Reproduce the data below word for word, line by line, with no changes.

>> Begin PROVIDED RECORDS

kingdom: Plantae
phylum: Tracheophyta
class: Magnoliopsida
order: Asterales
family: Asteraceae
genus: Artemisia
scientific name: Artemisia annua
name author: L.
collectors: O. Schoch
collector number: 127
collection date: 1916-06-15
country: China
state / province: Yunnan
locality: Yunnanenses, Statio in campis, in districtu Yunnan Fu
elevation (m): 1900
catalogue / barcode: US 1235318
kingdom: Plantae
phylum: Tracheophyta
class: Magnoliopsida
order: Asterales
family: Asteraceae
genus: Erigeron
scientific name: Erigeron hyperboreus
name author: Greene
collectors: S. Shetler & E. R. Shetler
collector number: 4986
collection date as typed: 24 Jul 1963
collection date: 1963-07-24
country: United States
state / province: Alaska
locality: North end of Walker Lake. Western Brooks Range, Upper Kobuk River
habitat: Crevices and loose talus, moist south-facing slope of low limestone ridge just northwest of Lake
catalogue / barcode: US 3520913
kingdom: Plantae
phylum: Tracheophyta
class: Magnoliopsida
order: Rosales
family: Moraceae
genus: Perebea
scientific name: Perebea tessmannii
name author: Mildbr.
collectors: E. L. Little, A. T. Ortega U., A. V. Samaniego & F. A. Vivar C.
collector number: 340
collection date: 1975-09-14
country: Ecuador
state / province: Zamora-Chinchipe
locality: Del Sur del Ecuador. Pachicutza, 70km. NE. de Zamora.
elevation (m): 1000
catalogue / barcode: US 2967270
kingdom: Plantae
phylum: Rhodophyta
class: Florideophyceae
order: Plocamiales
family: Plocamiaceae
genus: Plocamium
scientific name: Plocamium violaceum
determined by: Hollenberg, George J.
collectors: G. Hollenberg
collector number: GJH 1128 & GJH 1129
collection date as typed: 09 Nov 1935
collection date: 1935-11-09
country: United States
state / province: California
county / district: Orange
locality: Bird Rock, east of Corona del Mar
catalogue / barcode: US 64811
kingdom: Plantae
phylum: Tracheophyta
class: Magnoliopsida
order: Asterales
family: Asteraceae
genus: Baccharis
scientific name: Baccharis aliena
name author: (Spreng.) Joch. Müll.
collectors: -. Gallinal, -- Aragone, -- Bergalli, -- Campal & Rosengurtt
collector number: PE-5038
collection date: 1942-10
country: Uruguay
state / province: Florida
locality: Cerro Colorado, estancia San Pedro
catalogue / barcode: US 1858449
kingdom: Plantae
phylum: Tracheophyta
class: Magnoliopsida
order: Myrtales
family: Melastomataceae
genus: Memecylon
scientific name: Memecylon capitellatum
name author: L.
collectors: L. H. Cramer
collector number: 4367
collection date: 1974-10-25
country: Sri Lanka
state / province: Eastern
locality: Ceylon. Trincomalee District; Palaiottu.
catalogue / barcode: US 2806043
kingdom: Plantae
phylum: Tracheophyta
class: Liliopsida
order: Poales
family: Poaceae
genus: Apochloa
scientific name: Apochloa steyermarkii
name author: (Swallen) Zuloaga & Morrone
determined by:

>> End PROVIDED RECORDS

» EXERCISE OUTPUT:
kingdom: Plantae
phylum: Tracheophyta
class: Magnoliopsida
order: Asterales
family: Asteraceae
genus: Artemisia
scientific name: Artemisia annua
name author: L.
collectors: O. Schoch
collector number: 127
collection date: 1916-06-15
country: China
state / province: Yunnan
locality: Yunnanenses, Statio in campis, in districtu Yunnan Fu
elevation (m): 1900
catalogue / barcode: US 1235318
kingdom: Plantae
phylum: Tracheophyta
class: Magnoliopsida
order: Asterales
family: Asteraceae
genus: Erigeron
scientific name: Erigeron hyperboreus
name author: Greene
collectors: S. Shetler & E. R. Shetler
collector number: 4986
collection date as typed: 24 Jul 1963
collection date: 1963-07-24
country: United States
state / province: Alaska
locality: North end of Walker Lake. Western Brooks Range, Upper Kobuk River
habitat: Crevices and loose talus, moist south-facing slope of low limestone ridge just northwest of Lake
catalogue / barcode: US 3520913
kingdom: Plantae
phylum: Tracheophyta
class: Magnoliopsida
order: Rosales
family: Moraceae
genus: Perebea
scientific name: Perebea tessmannii
name author: Mildbr.
collectors: E. L. Little, A. T. Ortega U., A. V. Samaniego & F. A. Vivar C.
collector number: 340
collection date: 1975-09-14
country: Ecuador
state / province: Zamora-Chinchipe
locality: Del Sur del Ecuador. Pachicutza, 70km. NE. de Zamora.
elevation (m): 1000
catalogue / barcode: US 2967270
kingdom: Plantae
phylum: Rhodophyta
class: Florideophyceae
order: Plocamiales
family: Plocamiaceae
genus: Plocamium
scientific name: Plocamium violaceum
determined by: Hollenberg, George J.
collectors: G. Hollenberg
collector number: GJH 1128 & GJH 1129
collection date as typed: 09 Nov 1935
collection date: 1935-11-09
country: United States
state / province: California
county / district: Orange
locality: Bird Rock, east of Corona del Mar
catalogue / barcode: US 64811
kingdom: Plantae
phylum: Tracheophyta
class: Magnoliopsida
order: Asterales
family: Asteraceae
genus: Baccharis
scientific name: Baccharis aliena
name author: (Spreng.) Joch. Müll.
collectors: -. Gallinal, -- Aragone, -- Bergalli, -- Campal & Rosengurtt
collector number: PE-5038
collection date: 1942-10
country: Uruguay
state / province: Florida
locality: Cerro Colorado, estancia San Pedro
catalogue / barcode: US 1858449
kingdom: Plantae
phylum: Tracheophyta
class: Magnoliopsida
order: Myrtales
family: Melastomataceae
genus: Memecylon
scientific name: Memecylon capitellatum
name author: L.
collectors: L. H. Cramer
collector number: 4367
collection date: 1974-10-25
country: Sri Lanka
state / province: Eastern
locality: Ceylon. Trincomalee District; Palaiottu.
catalogue / barcode: US 2806043
kingdom: Plantae
phylum: Tracheophyta
class: Liliopsida
order: Poales
family: Poaceae
genus: Apochloa
scientific name: Apochloa steyermarkii
name author: (Swallen) Zuloaga & Morrone
determined by:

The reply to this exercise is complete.